No entendimento do professor Joel Felipe, mesmo a aplicação do aparato legal já existente seria de grande utilidade para evitar as tragédias que todos os anos se abatem sobre centenas de cidades brasileiras.

“Fazer cumprir a legislação no tocante à não permissão de ocupação das áreas de preservação permanente nas margens dos cursos de água, nas zonas rural, florestal e urbana, é fundamental. Mas se isso tem alguma condição de ocorrer nas zonas rurais e florestais, é praticamente impossível nas cidades, que têm as margens dos rios e córregos quase que totalmente ocupadas por moradias de famílias de baixíssima renda.

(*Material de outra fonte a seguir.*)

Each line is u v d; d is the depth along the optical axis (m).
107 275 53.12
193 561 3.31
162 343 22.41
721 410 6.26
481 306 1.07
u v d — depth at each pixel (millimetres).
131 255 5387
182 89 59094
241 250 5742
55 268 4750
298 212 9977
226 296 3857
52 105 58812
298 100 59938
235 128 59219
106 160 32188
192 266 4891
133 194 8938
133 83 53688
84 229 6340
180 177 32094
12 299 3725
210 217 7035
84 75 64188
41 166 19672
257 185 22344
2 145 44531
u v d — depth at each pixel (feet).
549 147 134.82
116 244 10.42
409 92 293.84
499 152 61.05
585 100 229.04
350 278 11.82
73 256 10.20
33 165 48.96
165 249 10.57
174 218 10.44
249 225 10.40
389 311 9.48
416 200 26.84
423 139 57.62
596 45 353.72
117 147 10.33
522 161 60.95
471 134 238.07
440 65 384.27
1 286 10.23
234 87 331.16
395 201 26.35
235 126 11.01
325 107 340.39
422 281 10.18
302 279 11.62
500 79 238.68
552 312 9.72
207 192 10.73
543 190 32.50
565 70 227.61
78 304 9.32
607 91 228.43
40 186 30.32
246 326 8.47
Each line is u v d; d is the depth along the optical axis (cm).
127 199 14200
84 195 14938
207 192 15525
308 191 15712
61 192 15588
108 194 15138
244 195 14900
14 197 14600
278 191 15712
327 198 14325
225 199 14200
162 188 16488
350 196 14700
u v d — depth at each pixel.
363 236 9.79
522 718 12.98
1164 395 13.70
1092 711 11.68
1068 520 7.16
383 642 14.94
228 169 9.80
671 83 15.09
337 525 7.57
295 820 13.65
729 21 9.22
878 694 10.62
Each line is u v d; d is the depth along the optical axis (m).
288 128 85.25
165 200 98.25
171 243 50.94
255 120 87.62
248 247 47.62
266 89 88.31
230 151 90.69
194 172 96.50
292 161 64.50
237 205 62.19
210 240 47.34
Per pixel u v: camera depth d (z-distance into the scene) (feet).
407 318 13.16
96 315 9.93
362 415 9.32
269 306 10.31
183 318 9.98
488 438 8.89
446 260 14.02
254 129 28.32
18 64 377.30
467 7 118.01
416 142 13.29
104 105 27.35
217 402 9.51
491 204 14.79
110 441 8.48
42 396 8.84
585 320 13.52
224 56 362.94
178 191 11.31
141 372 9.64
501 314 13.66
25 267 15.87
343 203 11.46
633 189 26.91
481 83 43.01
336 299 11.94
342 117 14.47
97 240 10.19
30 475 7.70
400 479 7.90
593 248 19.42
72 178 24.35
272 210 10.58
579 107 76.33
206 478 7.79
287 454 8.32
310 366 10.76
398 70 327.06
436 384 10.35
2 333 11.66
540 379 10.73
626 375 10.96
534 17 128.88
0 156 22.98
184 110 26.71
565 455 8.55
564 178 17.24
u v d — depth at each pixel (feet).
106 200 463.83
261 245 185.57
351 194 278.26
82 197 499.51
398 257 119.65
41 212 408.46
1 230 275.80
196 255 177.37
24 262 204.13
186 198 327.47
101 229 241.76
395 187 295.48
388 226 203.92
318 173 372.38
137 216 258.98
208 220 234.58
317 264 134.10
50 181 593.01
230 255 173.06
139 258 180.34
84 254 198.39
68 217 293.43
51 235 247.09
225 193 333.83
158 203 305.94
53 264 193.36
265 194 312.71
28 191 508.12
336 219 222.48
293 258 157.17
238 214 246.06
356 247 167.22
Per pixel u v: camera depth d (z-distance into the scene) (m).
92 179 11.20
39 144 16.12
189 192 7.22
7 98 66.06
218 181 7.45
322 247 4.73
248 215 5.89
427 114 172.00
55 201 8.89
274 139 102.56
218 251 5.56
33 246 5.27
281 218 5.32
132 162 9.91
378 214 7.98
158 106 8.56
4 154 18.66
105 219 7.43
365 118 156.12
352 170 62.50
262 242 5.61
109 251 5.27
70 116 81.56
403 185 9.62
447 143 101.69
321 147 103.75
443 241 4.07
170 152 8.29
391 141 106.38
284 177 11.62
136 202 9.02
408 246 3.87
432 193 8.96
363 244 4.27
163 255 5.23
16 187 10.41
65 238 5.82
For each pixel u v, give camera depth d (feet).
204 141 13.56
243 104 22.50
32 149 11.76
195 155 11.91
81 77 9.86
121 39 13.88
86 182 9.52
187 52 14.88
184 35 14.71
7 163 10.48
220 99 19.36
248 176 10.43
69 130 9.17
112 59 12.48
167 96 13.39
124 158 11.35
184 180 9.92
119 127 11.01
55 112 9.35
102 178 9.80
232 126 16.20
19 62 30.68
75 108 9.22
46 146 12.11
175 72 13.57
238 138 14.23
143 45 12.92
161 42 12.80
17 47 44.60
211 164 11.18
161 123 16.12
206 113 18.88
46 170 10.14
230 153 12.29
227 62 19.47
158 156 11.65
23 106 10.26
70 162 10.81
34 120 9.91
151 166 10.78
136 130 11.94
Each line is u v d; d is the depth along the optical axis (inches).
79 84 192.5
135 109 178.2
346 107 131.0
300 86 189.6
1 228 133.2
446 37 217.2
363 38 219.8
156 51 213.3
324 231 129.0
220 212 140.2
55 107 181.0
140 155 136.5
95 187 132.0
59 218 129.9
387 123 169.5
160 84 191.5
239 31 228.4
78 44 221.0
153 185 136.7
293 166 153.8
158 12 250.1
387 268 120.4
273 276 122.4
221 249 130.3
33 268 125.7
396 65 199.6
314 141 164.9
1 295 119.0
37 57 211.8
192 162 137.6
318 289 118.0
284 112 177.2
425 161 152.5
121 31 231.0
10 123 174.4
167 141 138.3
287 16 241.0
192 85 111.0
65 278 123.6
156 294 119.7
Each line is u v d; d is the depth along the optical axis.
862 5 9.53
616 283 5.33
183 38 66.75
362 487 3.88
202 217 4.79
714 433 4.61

Essa ocupação, feita geralmente com materiais improvisados, e que aos poucos se consolidou com materiais permanentes, característica das moradias “subnormais”, é resultado da política urbana brasileira, que concentra a propriedade do solo urbano e se recusa a fazer valer o preceito constitucional sobre o direito social da terra”.

Mas o arquiteto chama a atenção para o fato de as moradias às margens dos rios não serem as únicas afetadas. “A maior parte da população que sofreu com o alagamento de suas casas morava próximo às áreas impermeabilizadas, em ruas que se transformaram em rios, que rapidamente penetraram como vasos comunicantes nas áreas secas”.
Joel Felipe lembra que o Estatuto das Cidades definiu, entre os instrumentos de atuação do poder público, o IPTU progressivo no tempo (sobretaxação de terrenos ociosos e bem localizados); parcelamento e edificação compulsórios; o direito de preempção (preferência na compra) e mais alguns, que, ao serem regulamentados nos planos diretores municipais, poderiam ser utilizados para a realocação, dentro da malha urbana, de famílias instaladas nas beiras de córregos.

“Ao demolir essas edificações, poderia haver recomposição das áreas permeáveis com a implantação de parques e áreas de lazer para toda a cidade”, sugere o professor da UFSB.

De qualquer forma, ele se diz cético no momento a respeito de um grande programa de reestruturação urbanística em razão de dificuldades políticas e culturais: “Seria um sonho, nosso ideal, mas não acredito que seja viável no momento. Nós tínhamos um Conselho das Cidades, bastante representativo dos atores que estão nesses processos de reestruturação urbana. Nele estavam representados do planejamento, à execução de programas e projetos, passando pelos representantes dos moradores. Esse e outros conselhos foram desmantelados, como é de conhecimento público, deixando somente representantes do próprio governo”.
Joel Felipe explica que seu ceticismo é fruto da percepção negativa que tem em relação a práticas de elaboração e execução orçamentárias como as emendas de relator, que, somando recursos importantes, são alocadas em obras sem a observância de estratégias nacionais de longo prazo. Tais verbas, entende o arquiteto, poderiam estar sendo aplicadas em emergências decorrentes de desastres naturais.

A ilegalidade da ocupação das áreas de risco — Entenda o que diz a legislação

A Lei de Parcelamento do Solo Urbano (Lei 6.766, de 1979), que disciplina o processo de urbanização, proíbe a ocupação de áreas de risco, como terrenos de alta declividade ou sujeitos a inundações. O Estatuto da Cidade (Lei 10.257, de 2001), por sua vez, instituiu como diretriz de política urbana a ordenação do uso do solo, de modo a evitar a exposição da população a riscos de desastres e exige o mapeamento, no plano diretor, das áreas de risco, com base em carta geotécnica, com a indicação das ações de intervenção preventiva e realocação da população. Mesmo a Lei da Regularização Fundiária Urbana (Lei 13.465, de 2017), voltada para a regularização de assentamentos informais consolidados, prevê a realocação dos ocupantes de áreas cujos riscos não possam ser eliminados, corrigidos ou administrados. Muitas dessas áreas também são de proteção permanente (APP), nos termos do Código Florestal (Lei 12.651, de 2012), pois cumprem “função ambiental de preservar os recursos hídricos, a paisagem, a estabilidade geológica e a biodiversidade, facilitar o fluxo gênico de fauna e flora, proteger o solo e assegurar o bem-estar das populações humanas”.